▸ **TEXT EXCERPT**
=== Begin Enclosure ===
Physical versus legal custody is one of the most important things you will need to get to grips with right now. These terms get thrown around a lot, but they’re not the same thing, and knowing the difference is crucial for avoiding confusion down the road.

Physical custody refers to where the kids actually live—who has them on what days, weekends, holidays, etc. If you have joint physical custody, the kiddos will split their time between both parents’ homes. If one parent has sole physical custody, the kids primarily live with them, while the other parent gets visitation rights.

Legal custody, on the other hand, is all about decision-making power. Who gets to make the big calls about your child’s life—like where they go to school, what kind of medical treatment they get, and whether or not they’re allowed to have a TikTok account (because apparently, that’s a thing now)? Joint legal custody means both parents have a say in these decisions, whereas sole legal custody means one parent calls the shots.

It’s important to understand the difference because you can share legal custody even if one parent has primary physical custody, and vice versa. They’re like two separate puzzle pieces that come together to create the bigger picture of your new co-parenting life.

2. Co-Parenting Doesn’t Have to Be a Battle

Speaking of co-parenting, it’s not all horror stories and dramatic text exchanges (though there might be some of that). If you and your ex can communicate effectively, co-parenting can actually go pretty smoothly. The key is to put the kids first—always. Easier said than done, right? But remember, this is about what’s best for them, not what’s best for you or your ex. (Pro tip: Save the snarky comments for your friends, not the drop-off line.)

There are also tools that can make co-parenting easier, like co-parenting apps that allow you to share schedules, track expenses, and even message each other in a more structured way. Think of it as your co-parenting buffer, and use it to keep things civil and organized. You don’t have to like each other, but you do have to work together—after all, you’re both still on Team Kid.

3. Prepare for Holidays Like You’re Planning a Heist

Nothing tests your negotiation skills quite like planning out the holidays post-divorce. Suddenly, Christmas, Thanksgiving, and even Halloween become complex logistical puzzles. The best way to handle this? Plan ahead—and I mean way ahead. Most custody agreements will include a schedule for major holidays, but it’s always good to have an open conversation (without throwing ornaments at each other) about what will work best for everyone.
=== End Enclosure ===
▸ **WHAT TO DO**
- A) List every type of custody arrangement that the passage on custody after divorce names.
- B) Carry on writing the passage on custody after divorce from where it ends.

▸ **PROVIDED INFORMATION**
=== Begin Enclosure ===
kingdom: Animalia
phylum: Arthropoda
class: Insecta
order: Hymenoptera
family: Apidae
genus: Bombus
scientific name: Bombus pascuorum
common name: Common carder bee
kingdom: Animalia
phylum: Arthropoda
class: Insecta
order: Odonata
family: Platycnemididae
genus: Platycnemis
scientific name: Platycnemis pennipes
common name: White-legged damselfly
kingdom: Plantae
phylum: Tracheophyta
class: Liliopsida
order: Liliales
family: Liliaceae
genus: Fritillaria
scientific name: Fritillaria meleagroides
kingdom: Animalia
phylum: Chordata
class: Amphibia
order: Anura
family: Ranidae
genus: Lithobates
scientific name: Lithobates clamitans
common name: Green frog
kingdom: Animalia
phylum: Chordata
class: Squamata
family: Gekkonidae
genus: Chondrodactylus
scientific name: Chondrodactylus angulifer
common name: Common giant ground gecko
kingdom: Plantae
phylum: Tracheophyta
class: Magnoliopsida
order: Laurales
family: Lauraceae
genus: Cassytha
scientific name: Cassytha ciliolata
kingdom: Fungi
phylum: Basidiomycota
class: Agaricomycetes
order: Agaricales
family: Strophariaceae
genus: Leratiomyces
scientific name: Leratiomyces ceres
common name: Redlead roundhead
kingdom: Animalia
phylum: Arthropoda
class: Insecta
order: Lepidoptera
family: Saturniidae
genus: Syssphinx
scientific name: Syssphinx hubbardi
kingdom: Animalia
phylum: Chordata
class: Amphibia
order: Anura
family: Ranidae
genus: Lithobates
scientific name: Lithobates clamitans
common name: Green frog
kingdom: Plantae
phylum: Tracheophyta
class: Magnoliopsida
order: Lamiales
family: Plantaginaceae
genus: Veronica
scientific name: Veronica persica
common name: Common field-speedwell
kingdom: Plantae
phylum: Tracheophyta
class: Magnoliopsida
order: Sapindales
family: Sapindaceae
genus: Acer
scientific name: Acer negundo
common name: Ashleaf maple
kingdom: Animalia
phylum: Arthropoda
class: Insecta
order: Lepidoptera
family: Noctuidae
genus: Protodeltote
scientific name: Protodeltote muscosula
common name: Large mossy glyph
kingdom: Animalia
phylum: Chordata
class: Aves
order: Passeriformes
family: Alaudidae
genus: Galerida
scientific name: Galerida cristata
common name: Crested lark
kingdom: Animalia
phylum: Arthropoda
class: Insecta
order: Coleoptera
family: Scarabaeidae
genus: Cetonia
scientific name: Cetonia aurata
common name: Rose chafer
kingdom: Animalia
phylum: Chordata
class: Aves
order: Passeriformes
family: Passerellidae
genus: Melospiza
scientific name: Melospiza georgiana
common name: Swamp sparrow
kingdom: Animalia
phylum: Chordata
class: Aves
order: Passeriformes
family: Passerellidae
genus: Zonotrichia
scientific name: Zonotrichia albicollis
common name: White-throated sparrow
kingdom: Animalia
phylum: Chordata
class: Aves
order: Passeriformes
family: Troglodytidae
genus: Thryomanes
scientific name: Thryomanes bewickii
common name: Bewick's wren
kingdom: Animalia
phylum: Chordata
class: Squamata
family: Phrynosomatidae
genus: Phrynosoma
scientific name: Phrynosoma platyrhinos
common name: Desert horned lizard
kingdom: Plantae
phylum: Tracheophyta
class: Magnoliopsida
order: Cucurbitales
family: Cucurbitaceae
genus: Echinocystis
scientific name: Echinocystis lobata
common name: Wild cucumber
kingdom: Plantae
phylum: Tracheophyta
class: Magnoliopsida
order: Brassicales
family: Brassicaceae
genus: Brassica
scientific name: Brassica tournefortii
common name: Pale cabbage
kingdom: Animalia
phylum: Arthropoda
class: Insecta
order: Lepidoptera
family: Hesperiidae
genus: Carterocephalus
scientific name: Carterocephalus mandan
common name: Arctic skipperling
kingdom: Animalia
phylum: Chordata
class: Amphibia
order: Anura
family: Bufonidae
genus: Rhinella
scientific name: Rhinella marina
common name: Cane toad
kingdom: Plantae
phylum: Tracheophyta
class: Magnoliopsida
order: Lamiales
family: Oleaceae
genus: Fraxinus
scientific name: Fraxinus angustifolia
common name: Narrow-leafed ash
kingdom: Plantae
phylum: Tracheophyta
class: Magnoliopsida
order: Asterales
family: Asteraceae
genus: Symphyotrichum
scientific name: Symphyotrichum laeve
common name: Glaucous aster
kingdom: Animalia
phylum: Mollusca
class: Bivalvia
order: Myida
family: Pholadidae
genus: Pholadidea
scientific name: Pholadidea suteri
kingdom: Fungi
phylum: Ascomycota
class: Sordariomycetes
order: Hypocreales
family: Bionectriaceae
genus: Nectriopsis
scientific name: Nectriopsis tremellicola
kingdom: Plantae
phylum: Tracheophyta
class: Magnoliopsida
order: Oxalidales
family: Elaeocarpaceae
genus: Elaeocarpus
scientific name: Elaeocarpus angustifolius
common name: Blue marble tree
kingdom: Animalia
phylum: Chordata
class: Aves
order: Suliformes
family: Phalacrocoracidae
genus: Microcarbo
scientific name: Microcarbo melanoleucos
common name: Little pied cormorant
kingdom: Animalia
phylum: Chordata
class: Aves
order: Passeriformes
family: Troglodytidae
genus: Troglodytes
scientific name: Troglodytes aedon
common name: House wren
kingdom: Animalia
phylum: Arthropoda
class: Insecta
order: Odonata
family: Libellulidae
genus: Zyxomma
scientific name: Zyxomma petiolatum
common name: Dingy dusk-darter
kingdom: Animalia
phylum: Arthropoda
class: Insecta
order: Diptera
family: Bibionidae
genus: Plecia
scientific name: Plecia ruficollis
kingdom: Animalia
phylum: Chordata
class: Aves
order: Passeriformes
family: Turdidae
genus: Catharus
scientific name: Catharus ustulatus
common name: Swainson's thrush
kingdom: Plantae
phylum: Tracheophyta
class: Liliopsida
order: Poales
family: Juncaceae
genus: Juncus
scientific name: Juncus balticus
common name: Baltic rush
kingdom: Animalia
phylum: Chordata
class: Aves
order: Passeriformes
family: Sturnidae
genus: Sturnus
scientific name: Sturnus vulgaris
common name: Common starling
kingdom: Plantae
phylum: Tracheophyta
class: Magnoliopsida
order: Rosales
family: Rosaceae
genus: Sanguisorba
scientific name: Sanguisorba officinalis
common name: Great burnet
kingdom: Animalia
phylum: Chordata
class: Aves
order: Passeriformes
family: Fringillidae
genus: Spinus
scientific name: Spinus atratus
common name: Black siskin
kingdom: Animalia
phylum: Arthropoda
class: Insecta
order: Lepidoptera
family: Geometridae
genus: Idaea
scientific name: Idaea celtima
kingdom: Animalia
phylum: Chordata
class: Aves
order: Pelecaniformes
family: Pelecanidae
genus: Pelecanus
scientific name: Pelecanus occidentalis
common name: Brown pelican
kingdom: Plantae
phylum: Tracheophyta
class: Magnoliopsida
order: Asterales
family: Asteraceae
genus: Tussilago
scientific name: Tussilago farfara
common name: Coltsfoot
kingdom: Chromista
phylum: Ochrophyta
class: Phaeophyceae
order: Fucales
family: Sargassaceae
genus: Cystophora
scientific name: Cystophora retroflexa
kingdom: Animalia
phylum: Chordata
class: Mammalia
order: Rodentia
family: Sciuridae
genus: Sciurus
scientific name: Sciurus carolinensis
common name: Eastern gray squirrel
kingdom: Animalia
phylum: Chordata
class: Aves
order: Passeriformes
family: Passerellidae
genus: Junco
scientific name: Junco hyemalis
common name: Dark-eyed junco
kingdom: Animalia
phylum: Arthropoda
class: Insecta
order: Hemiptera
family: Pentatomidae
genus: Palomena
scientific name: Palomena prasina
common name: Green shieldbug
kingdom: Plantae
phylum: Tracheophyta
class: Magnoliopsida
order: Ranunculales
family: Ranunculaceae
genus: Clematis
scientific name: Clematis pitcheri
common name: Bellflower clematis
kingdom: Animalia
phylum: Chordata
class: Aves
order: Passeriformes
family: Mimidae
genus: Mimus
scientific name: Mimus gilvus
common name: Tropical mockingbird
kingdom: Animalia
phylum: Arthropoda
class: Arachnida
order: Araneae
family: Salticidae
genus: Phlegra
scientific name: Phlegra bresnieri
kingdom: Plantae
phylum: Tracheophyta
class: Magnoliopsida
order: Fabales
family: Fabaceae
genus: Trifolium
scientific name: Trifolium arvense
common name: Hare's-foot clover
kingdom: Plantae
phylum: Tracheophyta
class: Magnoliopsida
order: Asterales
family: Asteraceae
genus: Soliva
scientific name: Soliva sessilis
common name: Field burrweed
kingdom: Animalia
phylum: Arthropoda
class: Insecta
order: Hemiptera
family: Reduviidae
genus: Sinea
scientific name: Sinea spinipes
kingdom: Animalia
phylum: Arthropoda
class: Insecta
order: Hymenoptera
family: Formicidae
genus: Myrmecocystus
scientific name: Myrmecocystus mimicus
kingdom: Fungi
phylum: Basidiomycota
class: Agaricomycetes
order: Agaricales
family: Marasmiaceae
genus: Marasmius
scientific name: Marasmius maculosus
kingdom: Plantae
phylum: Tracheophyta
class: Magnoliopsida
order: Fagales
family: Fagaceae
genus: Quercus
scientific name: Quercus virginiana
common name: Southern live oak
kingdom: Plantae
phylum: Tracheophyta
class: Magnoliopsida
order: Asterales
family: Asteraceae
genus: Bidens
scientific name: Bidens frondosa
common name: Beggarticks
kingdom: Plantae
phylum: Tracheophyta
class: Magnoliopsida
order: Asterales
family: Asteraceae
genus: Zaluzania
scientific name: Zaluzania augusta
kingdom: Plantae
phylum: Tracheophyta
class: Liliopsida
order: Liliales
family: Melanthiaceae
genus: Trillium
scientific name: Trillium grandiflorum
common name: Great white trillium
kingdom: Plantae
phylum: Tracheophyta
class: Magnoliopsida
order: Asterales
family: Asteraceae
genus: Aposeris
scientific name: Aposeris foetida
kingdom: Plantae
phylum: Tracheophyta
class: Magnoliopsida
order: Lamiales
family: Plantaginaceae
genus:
=== End Enclosure ===
▸ **ANSWER SET**
- A) joint physical custody, sole physical custody, joint legal custody, sole legal custody

- B)
You can alternate holidays, split the day (morning at Mom’s, evening at Dad’s), or even celebrate the holiday twice! Thanksgiving on Thursday with one parent and Friday with the other? Twice the turkey, twice the pumpkin pie—honestly, the kids might win out on this one.

4. Keep the Kids in the Loop (But Don’t Drag Them Into the Drama)

Divorce is hard on kids, no matter how you slice it. But one way to make it a little easier is to keep them informed in an age-appropriate way. Be honest with them about what’s happening, but don’t turn them into your therapists or drag them into the middle of any conflicts. The goal is to make them feel secure, not anxious.

It’s also crucial to remind your kids that the divorce isn’t their fault. It might sound obvious to you, but children often internalize things they don’t fully understand. Make sure they know they’re loved and that both parents will still be there for them, even if they’re no longer together.

5. Child Support Isn’t a Punishment

When the topic of child support comes up, things can get tense. But here’s the thing: child support is about the kids, not you or your ex. The purpose is to ensure that the children have the resources they need, regardless of which parent they’re with. It’s not about one parent “winning” or the other “losing.”

Child support calculations are usually based on a formula that considers income and the amount of time each parent spends with the kids, so it’s not arbitrary. And even though it can feel like a financial burden, remember: you’re investing in your kids’ well-being, which is always worth it.

It won't always be easy, but the more you know, the better placed you will be to have the best divorce you can have, and more importantly, ensure that your kids are well taken care of.